DESIGNS: Exome sequencing of 18 GISTs was performed (9 patients with high-risk/metastatic and 5 patients with low/intermediate-risk), corresponding to 11 primary and 7 metastatic tumours. Candidate alterations were validated by prevalence screening in an independent patient cohort (n=120). Functional consequences ofSETD2 mutations were investigated in primary tissues and cell lines. Transcriptomic profiles for 8 GISTs (4SETD2 mutated, 4 SETD2 wild type) and DNA methylation profiles for 22 GISTs (10 SETD2 mutated, 12SETD2 wild type) were analysed. Statistical associations between molecular, clinicopathological factors, and relapse-free survival were determined.
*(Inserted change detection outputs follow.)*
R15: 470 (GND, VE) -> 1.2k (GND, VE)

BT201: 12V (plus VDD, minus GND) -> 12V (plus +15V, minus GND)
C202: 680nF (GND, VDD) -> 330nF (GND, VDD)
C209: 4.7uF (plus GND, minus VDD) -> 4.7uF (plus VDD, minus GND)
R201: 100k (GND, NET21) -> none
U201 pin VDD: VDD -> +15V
RESULTS: High-risk GISTs harboured increased numbers of somatic mutations compared with low-risk GISTs (25.2 mutations/high-risk cases vs 6.8 mutations/low-risk cases; two sample t test p=3.1×10-5). Somatic alterations in the SETD2 histone modifier gene occurred in 3 out of 9 high-risk/metastatic cases but no low/intermediate-risk cases. Prevalence screening identified additional SETD2 mutations in 7 out of 80 high-risk/metastatic cases but no low/intermediate-risk cases (n=29). Combined, the frequency of SETD2 mutations was 11.2% (10/89) and 0% (0/34) in high-risk and low-risk GISTs respectively. SETD2 mutant GISTs exhibited decreased H3K36me3 expression while SETD2 silencing promoted DNA damage in GIST-T1 cells. In gastric GISTs, SETD2 mutations were associated with overexpression of HOXC cluster genes and a DNA methylation signature of hypomethylated heterochromatin. Gastric GISTs with SETD2 mutations, or GISTs with hypomethylated heterochromatin, showed significantly shorter relapse-free survival on univariate analysis (log rank p=4.1×10-5).
CONCLUSIONS: Our data suggest that SETD2 is a novel GIST tumour suppressor gene associated with disease progression. Assessing SETD2 genetic status and SETD2-associated epigenomic phenotypes may guide risk stratification and provide insights into mechanisms of GIST clinical aggressiveness.